An adaptive transfer learning perspective on classification in non-stationary environments
Henry W J Reeve
TL;DR
This work develops an adaptive transfer-learning framework for binary classification under non-stationary label-shift by decoupling estimation of the transformed density ratio $\eta$ from estimation of the current label probability $\pi_n$. It introduces a Legendre-polynomial-based estimator for $\pi_n$ and a local-confidence-bound approach for $\eta$, enabling a fully adaptive plug-in classifier $\hat{\varphi}_n$ without prior knowledge of the dynamics. The authors prove high-probability bounds for single-time-step excess risk and derive average dynamic-regret bounds that accommodate smooth evolution and occasional jumps in label marginals, expressed in terms of $\mathbb{V}(\pi)$ or related variation metrics. The results unify adaptive statistical estimation with sequential decision guarantees, highlighting the merit of an estimation-centered perspective in non-stationary transfer learning. Overall, the paper provides concrete, distribution-dependent error controls and shows that adaptive estimation can match or approach online-dynamic strategies in non-stationary environments.
Abstract
We consider a semi-supervised classification problem with non-stationary label-shift in which we observe a labelled data set followed by a sequence of unlabelled covariate vectors in which the marginal probabilities of the class labels may change over time.
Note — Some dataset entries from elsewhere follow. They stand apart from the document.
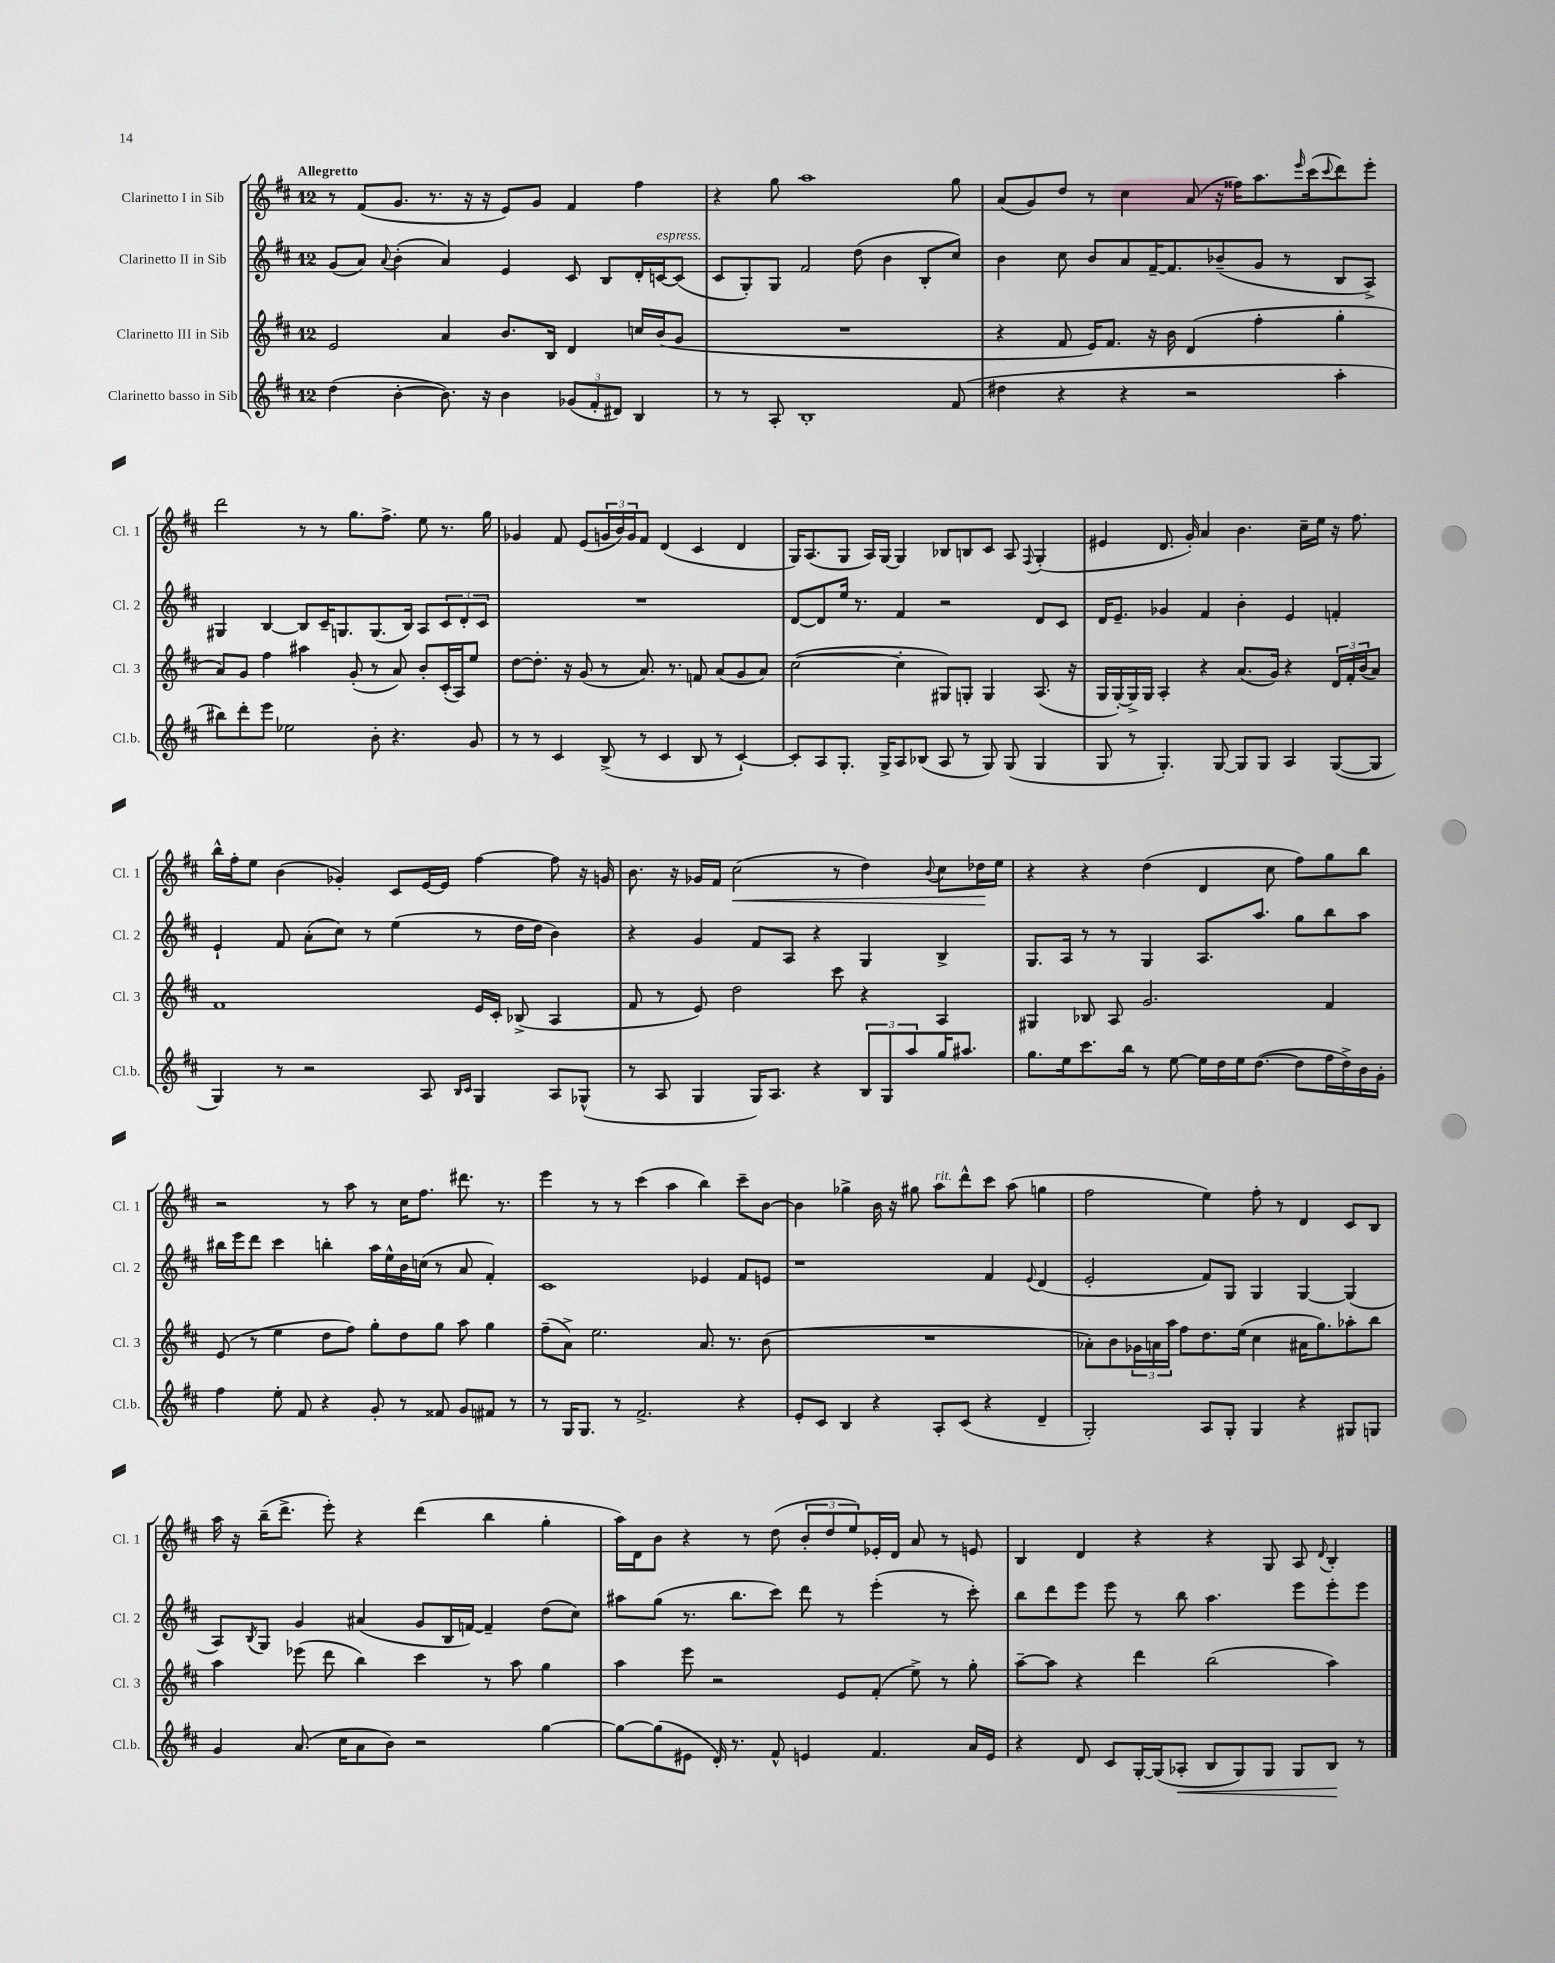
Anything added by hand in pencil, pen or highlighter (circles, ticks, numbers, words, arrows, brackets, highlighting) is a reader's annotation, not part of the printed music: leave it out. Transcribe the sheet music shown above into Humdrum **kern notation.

**kern	**kern	**kern	**kern
*staff4	*staff3	*staff2	*staff1
*clefG2	*clefG2	*clefG2	*clefG2
*k[f#c#]	*k[f#c#]	*k[f#c#]	*k[f#c#]
*M12/8	*M12/8	*M12/8	*M12/8
(4dd	2e	(8g	8r
.	.	8a)	(8f#
.	.	8qqa	.
[4b'	.	(4b'	8.g
.	.	.	8.r
8.b])	4a	4a)	.
.	.	.	16r
16r	.	.	16r
4b	8.b	4e	8e)
.	.	.	8g
.	16B	.	.
(12g-	4d	8c#	4f#
12f#'	.	.	.
.	.	8B	.
12d#)	.	.	.
4B	16cc	16d'	4ff#
.	(16b	[16c	.
.	8g	(8c]	.
=	=	=	=
8r	1.r	8c#	4r
8r	.	8G')	.
8A'	.	8G	8gg
1B'	.	2f#	1aa
.	.	(8dd	.
.	.	4b	.
.	.	8B'	.
(8f#	.	8cc#)	8gg
=	=	=	=
4dd#	4r	4b	(8a
.	.	.	8g)
4r	8f#	8cc#	8dd
.	16e)	8b	8r
.	8.f#	.	.
4r	.	8a	4cc#
.	16r	[16f#~	.
.	16b	8.f#]	.
2r	(4d	.	(8a
.	.	(8b-~	16r
.	.	.	16ff##)
.	4ff#'	8g	8.aa
.	.	8r	.
.	.	.	16qqeee
.	.	.	(16ccc#
.	.	.	8qqccc#
4aa'	4gg'	8B	8ddd)
.	.	8A^)	8eee'
=	=	=	=
8bb#)	8a)	4G#	2ddd
8ddd'	8g	.	.
8eee	4ff#	[4B	.
2ee-	.	.	.
.	4aa#	8B]	8r
.	.	16c#~	8r
.	.	8.G	.
.	(8g'	.	8.gg
8b'	8r	(8.G	.
.	.	.	8.ff#^
4.r	8a)	.	.
.	.	16B)	.
.	8b'	8A	8ee
.	(16c#'	12c#	8.r
.	16A)	.	.
.	.	12d'	.
8g	8ee	.	.
.	.	12c#	.
.	.	.	16gg
=	=	=	=
8r	[8dd	1.r	4g-
8r	8.dd']	.	.
4c#	.	.	8f#
.	16r	.	.
.	(8g	.	(8e
(8B^	8r	.	24g
.	.	.	24b)
.	.	.	24g
8r	8.a)	.	8f#
4c#	.	.	(4d
.	8.r	.	.
8B	8f	.	4c#
8r	(8a	.	.
[4c#`)	8g	.	4d
.	8a)	.	.
=	=	=	=
8c#']	([2cc#	[8d	16G)
.	.	.	(8.A
8A	.	8d]	.
8.G'	.	16ee	8G
.	.	8.r	.
.	.	.	16A)
16G^	.	.	[16G
8A	4cc#']	4f#	4G]
(8B-	.	.	.
8A	8G#)	2r	8B-
8r	8G'	.	8B
8G)	4G	.	8c#
(8G	.	.	8A
.	.	.	8qqF#
4G	(8.A	8d	(4G'
.	.	8c#	.
.	16r	.	.
=	=	=	=
8G	16G	16d	4e#
.	[16G')	8.e~	.
8r	16G^]	.	.
.	16G	.	.
4.G')	4A'	4g-	8.d
.	.	.	16g')
.	4r	4f#	4a
[8G	.	.	.
8G]	(8.a	4b'	4.b
8G	.	.	.
.	16g)	.	.
4A	4r	4e	.
.	.	.	16cc#~
.	.	.	16ee
([8G	24d	4f'	16r
.	24f#'	.	.
.	.	.	8.ff#
.	(24b	.	.
8G]	8a)	.	.
=	=	=	=
4G)	1f#	4e`	16bb^^
.	.	.	16ff#'
.	.	.	8ee
8r	.	8f#	(4b
2r	.	(8a'	.
.	.	8cc#)	4g-')
.	.	8r	.
.	.	(4ee	8c#
8A	.	.	[16e
.	.	.	16e]
16qqB	.	.	.
16qqc#	.	.	.
4G	16e	8r	[4ff#
.	16c#'	.	.
.	(8B-^	16dd	.
.	.	16dd	.
8A	4A	4b)	8ff#]
(8G-^^	.	.	16r
.	.	.	16g
=	=	=	=
8r	8f#	4r	8.b
8A	8r	.	.
.	.	.	16r
4G	8e)	4g	16g-
.	.	.	16f#
.	2dd	.	(2cc#
16G)	.	8f#	.
8.A	.	.	.
.	.	8A	.
4r	.	4r	.
.	8ccc#	.	8r
12B	4r	4G	4dd)
12G	.	.	.
12aa	.	.	.
.	.	.	8qqb
16gg	4A	4B^	8cc#
8.aa#	.	.	.
.	.	.	16dd-
.	.	.	16ee
=	=	=	=
8.gg	4G#	8.G	4r
16ee	.	16A	.
8.ccc#	8B-	8r	4r
.	8A	8r	.
16bb	.	.	.
8r	2.g	4G	(4dd
[8ee	.	.	.
16ee]	.	8.A	4d
16dd	.	.	.
16ee	.	.	.
([8.dd	.	8.aa	.
.	.	.	8cc#
8dd]	.	8gg	8ff#)
16ff#	4f#	8bb	8gg
16dd^)	.	.	.
16b	.	8aa	8bb
16g'	.	.	.
=	=	=	=
4ff#	(8e	16bb#	2r
.	.	16eee	.
.	8r	8ddd	.
8ee'	4ee	4ccc#	.
8f#	.	.	.
4r	8dd	4bb'	8r
.	8ff#)	.	8aa
8g'	8gg'	16aa	8r
.	.	16ee^^	.
8r	8dd	16b	16cc#
.	.	(16cc	8.ff#
8f##	8gg	8r	.
8g	8aa	8a	8.ddd#
8f#	4gg	4f#')	.
.	.	.	8.r
8r	.	.	.
=	=	=	=
8r	(8ff#~	1c#	4eee
16G	8a^)	.	.
8.G	.	.	.
.	2.ee	.	8r
8r	.	.	8r
2.f#^	.	.	(4ccc#
.	.	.	4aa
.	8.a	4e-	4bb)
.	8.r	.	.
4r	.	8f#	8ccc#~
.	(8b	8e	[8b
=	=	=	=
8e'	1.r	1r	4b]
8c#	.	.	.
4B	.	.	4gg-^
4r	.	.	16b
.	.	.	16r
.	.	.	8gg#
8A'	.	.	8aa
(8c#	.	.	8ddd^^
4r	.	4f#	8ccc#
.	.	.	(8aa
.	.	8qqe	.
4d~	.	(4d	4gg
=	=	=	=
2G')	8a-')	2e'	2ff#
.	8b	.	.
.	24g-	.	.
.	24a	.	.
.	24aa	.	.
.	8ff#	.	.
8A	8.dd	8f#)	4ee)
8G'	.	8G	.
.	(16ee	.	.
4G	4cc#	4G	8ff#'
.	.	.	8r
4r	16a#	[4G	4d
.	8.gg)	.	.
8G#	8aa-'	(4G]	8c#
8G	8bb	.	8B
=	=	=	=
4g	4aa	8A)	16aa
.	.	.	16r
.	.	8qB	.
.	.	8G	(16bb~
.	.	.	8.ddd^
(8.a	(8eee-	4g	.
.	8ddd	.	8eee')
16cc#	.	.	.
8a	4bb)	(4a#	4r
8b)	.	.	.
2r	4ccc#	8g	(4ddd
.	.	16B	.
.	.	[16f)	.
.	8r	4f~]	4bb
.	8aa	.	.
[4gg	4gg	(8dd	4gg'
.	.	8cc#)	.
=	=	=	=
8gg_	4aa	8aa#	16aa)
.	.	.	16d
(8gg]	.	(8gg	8b
8e#	8eee	8.r	4r
16d')	2r	.	.
8.r	.	8.bb	.
.	.	.	8r
8f#^^	.	8ccc#)	(8dd
4e	.	8ddd	12b'
.	.	.	12dd
.	8e	8r	.
.	.	.	12ee)
4.f#	(8f#'	(4eee'	16e-'
.	.	.	16d
.	8ee^)	.	8a
.	8r	8r	8r
16a	8gg'	8ccc#')	8e
16e	.	.	.
=	=	=	=
4r	[8aa~	8bb	4B
.	8aa]	8ddd	.
8d	4r	8eee	4d
8c#	.	8eee	.
[16G'	4ddd	8r	4r
(16G]	.	.	.
8A-'	.	8bb	.
8B	(2bb	4.aa	4r
8G)	.	.	.
8G	.	.	8G
8G	.	8eee	8A
.	.	.	8qqd
8B	4aa)	8eee'	4B'
8r	.	8eee	.
==	==	==	==
*-	*-	*-	*-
Our objective is to predict the corresponding class-label for each covariate vector, without ever observing the ground-truth labels, beyond the initial labelled data set. Previous work has demonstrated the potential of sophisticated variants of online gradient descent to perform competitively with the optimal dynamic strategy (Bai et al. 2022). In this work we explore an alternative approach grounded in statistical methods for adaptive transfer learning. We demonstrate the merits of this alternative methodology by establishing a high-probability regret bound on the test error at any given individual test-time, which adapt automatically to the unknown dynamics of the marginal label probabilities. Further more, we give bounds on the average dynamic regret which match the average guarantees of the online learning perspective for any given time interval.